The Core of the Accusation
For Rasool, the proof lies in Trump’s persistent promotion of the debunked “white genocide” narrative in South Africa. “I stand by it, because what else explains why he would accuse South Africa of a white genocide? Everyone knows,” Rasool stated, his tone firm.
He argued that Trump’s motivation is not based in fact but in political strategy. “Those who are in power by mobilising a supremacism… are responding not only to a supremacist instinct, but to clear demographic shifts in the US,” he said, pointing to America’s changing electorate.

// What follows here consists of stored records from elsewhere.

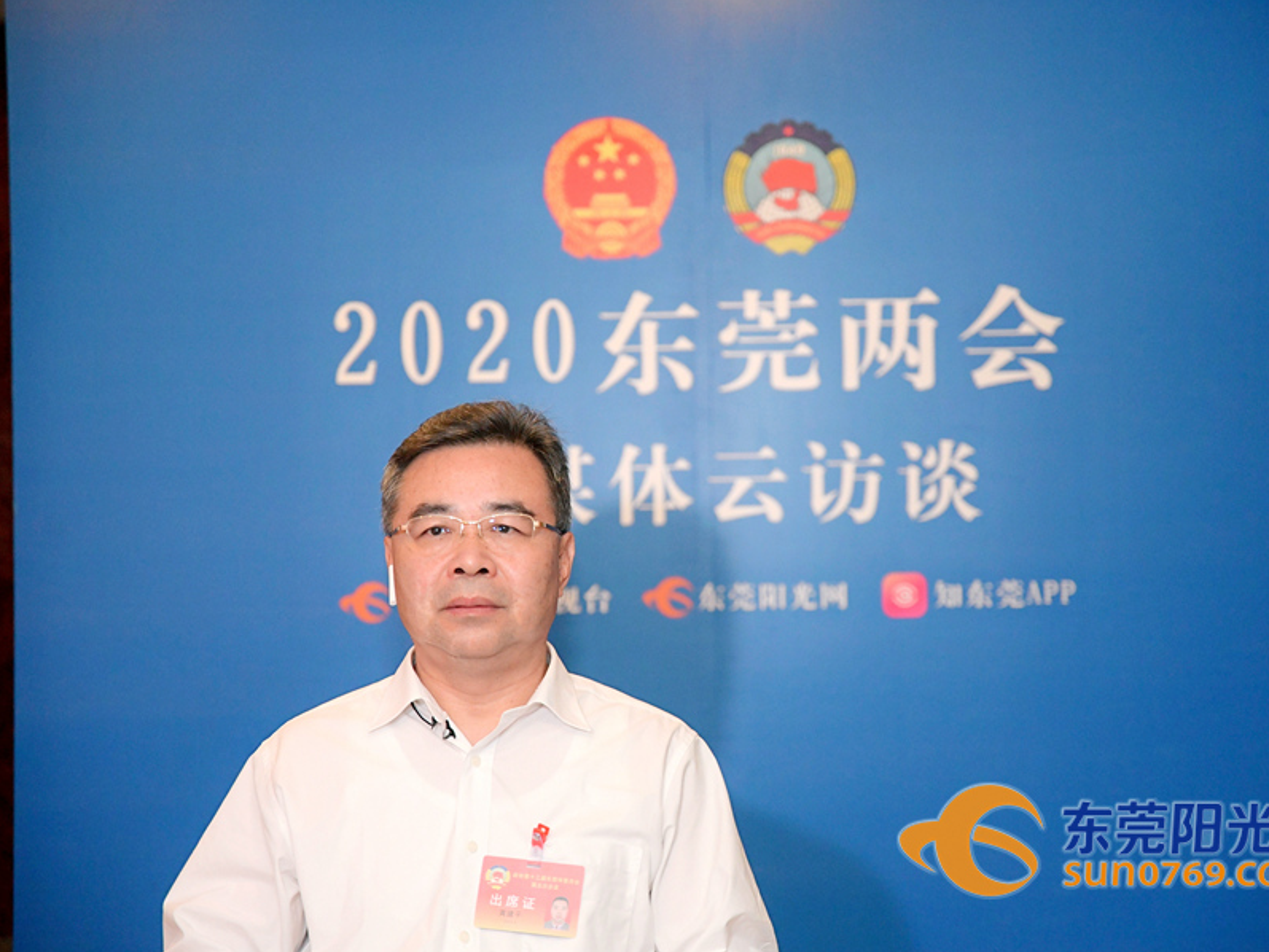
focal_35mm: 76
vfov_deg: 19.4
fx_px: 2787
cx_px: 701
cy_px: 476
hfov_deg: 25.6
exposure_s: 1/250
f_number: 2.8
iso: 3200
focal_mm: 70
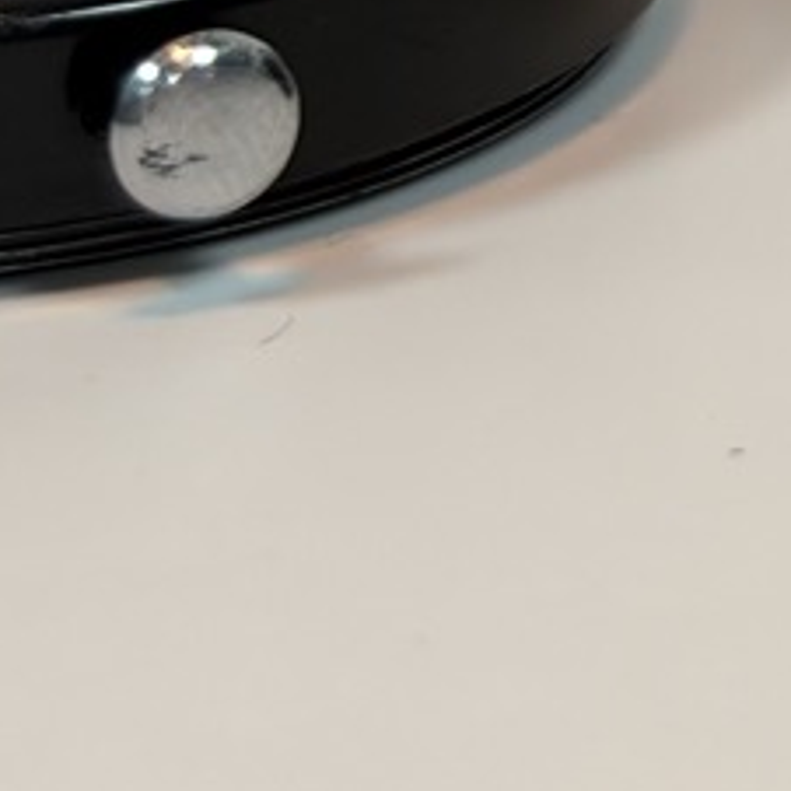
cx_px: 1897
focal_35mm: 260
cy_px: -728
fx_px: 6722
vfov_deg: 6.6
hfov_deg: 6.4
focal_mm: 5.96
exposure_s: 1/100
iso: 40
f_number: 1.6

Rasool connected this to U.S. immigration patterns, asking, “What other motive explains that you have a net deportation of Black and brown people from the US and a net importation of white Afrikaners into the US, ostensibly as refugees? There’s no rational explanation except that there’s an instinct at play – and I call it a supremacist instinct.”
A “Serious Charge” and a “Badge of Honour”
When Morgan pressed him on the gravity of labelling a sitting U.S. president a white supremacist, Rasool did not flinch.
“It’s a serious charge, but the American president makes serious charges every day of his life. You can’t have such thin skin when you dish it out,” he retorted.
He reframed his expulsion not as a punishment, but as a testament to his impact. He called it a “badge of honour” that “one ambassador out of almost 200 said something, and it was heard in the Oval Office. It hurt the Oval Office. It pierced their very thin skin.”
When asked directly if he believes Trump is a white supremacist, Rasool’s answer was unequivocal: “I think he has mobilised that instinct in the US. I think it’s the source of his goal.”
The Lingering Diplomatic Fallout
The interview underscores the profoundly fractured state of U.S.-South Africa relations. The tension was further highlighted by a conflicting narrative over U.S. participation in the G20 Summit. While President Cyril Ramaphosa announced a last-minute “change of mind” from Washington, the White House immediately pushed back, with Press Secretary Karoline Leavitt accusing Ramaphosa of “running his mouth.”
This public spat, set against the backdrop of Rasool’s expulsion and his unwavering accusations, reveals a diplomatic chasm that shows no signs of narrowing. For Rasool, the line is clear. On Trump doubling down on the genocide claim, he concluded, “You never double down on the wrong… And therefore, he has no right to double down on falsehoods.” In this high-stakes war of words, the former ambassador has made it clear he has no intention of surrendering.